__PROVIDED DATA__
****

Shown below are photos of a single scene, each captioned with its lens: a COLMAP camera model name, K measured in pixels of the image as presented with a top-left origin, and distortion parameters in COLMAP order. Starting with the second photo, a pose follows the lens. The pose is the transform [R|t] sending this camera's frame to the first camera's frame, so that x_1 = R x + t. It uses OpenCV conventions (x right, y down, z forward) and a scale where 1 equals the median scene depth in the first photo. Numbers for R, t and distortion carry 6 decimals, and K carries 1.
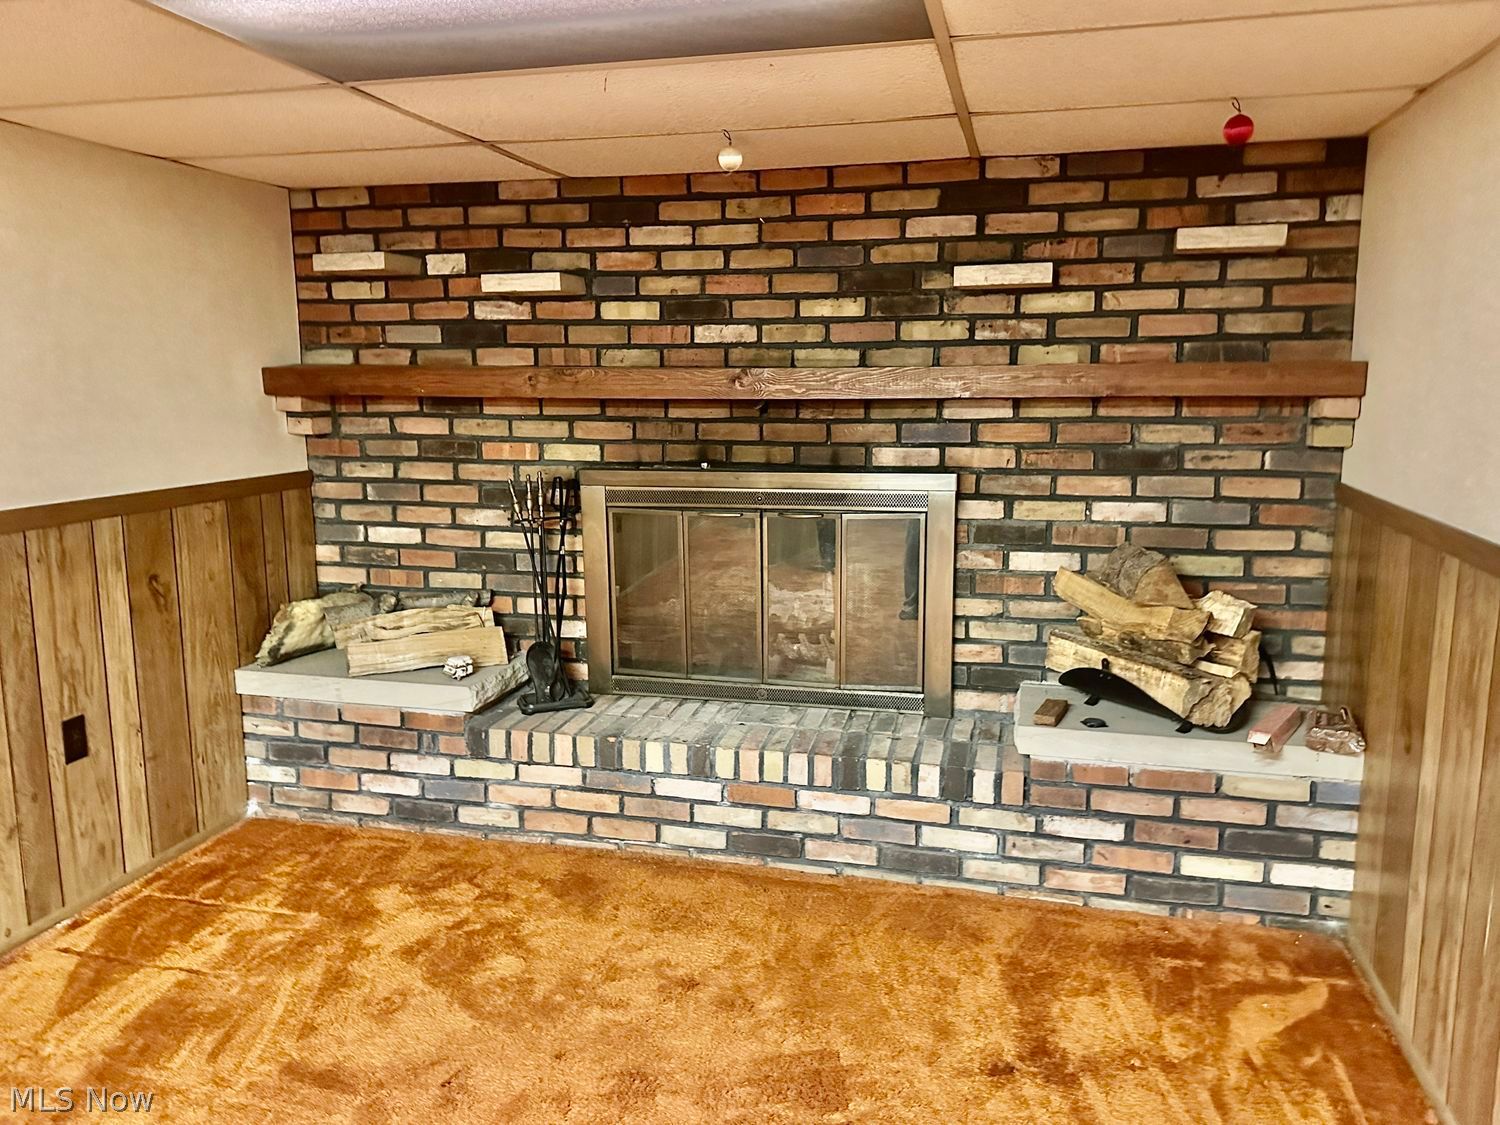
lens RADIAL K [[1138.4, 0, 746.8], [0, 1138.4, 565.0], [0, 0, 1]] dist [0.084388, -0.122126]
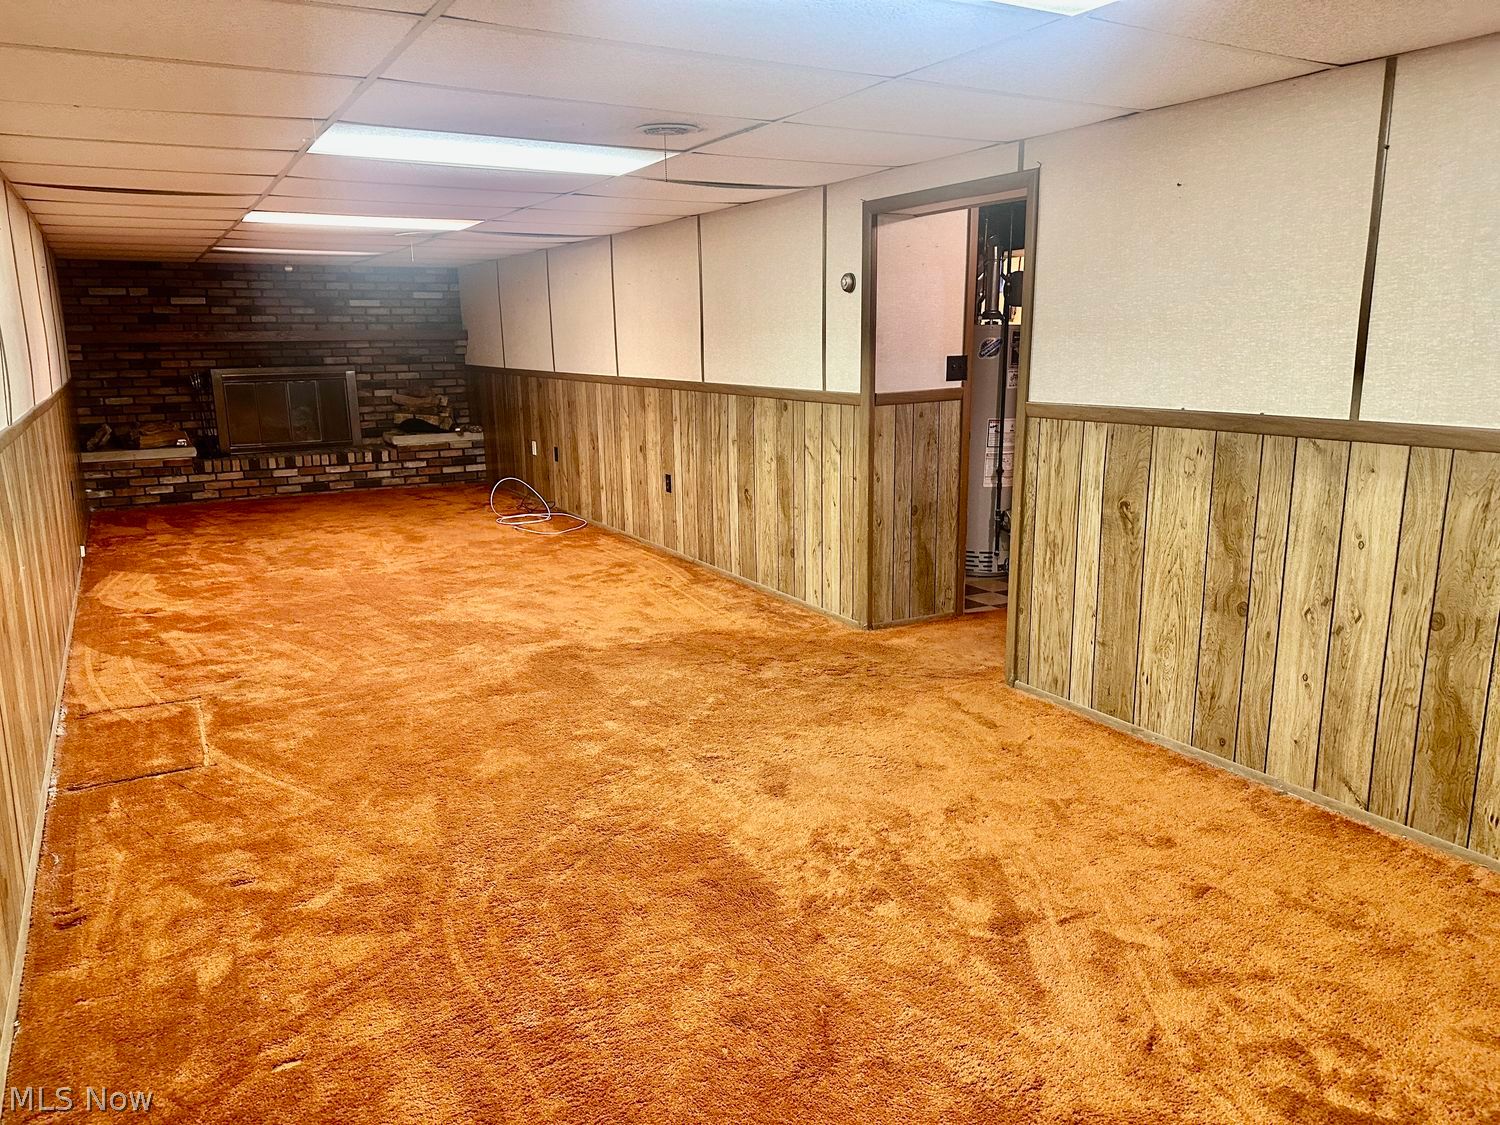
lens RADIAL K [[1138.4, 0, 746.8], [0, 1138.4, 565.0], [0, 0, 1]] dist [0.084388, -0.122126]
pose [[0.730415, -0.145252, 0.667379, -1.190159], [0.124421, 0.989072, 0.079094, 0.339240], [-0.671575, 0.025265, 0.740506, -1.995576]]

****

__GOAL OF THE EXERCISE__
Copy the listing above line for line, without the pictures.

__RESULT FOR THIS TASK__
Shown below are photos of a single scene, each captioned with its lens: a COLMAP camera model name, K measured in pixels of the image as presented with a top-left origin, and distortion parameters in COLMAP order. Starting with the second photo, a pose follows the lens. The pose is the transform [R|t] sending this camera's frame to the first camera's frame, so that x_1 = R x + t. It uses OpenCV conventions (x right, y down, z forward) and a scale where 1 equals the median scene depth in the first photo. Numbers for R, t and distortion carry 6 decimals, and K carries 1.
lens RADIAL K [[1138.4, 0, 746.8], [0, 1138.4, 565.0], [0, 0, 1]] dist [0.084388, -0.122126]
lens RADIAL K [[1138.4, 0, 746.8], [0, 1138.4, 565.0], [0, 0, 1]] dist [0.084388, -0.122126]
pose [[0.730415, -0.145252, 0.667379, -1.190159], [0.124421, 0.989072, 0.079094, 0.339240], [-0.671575, 0.025265, 0.740506, -1.995576]]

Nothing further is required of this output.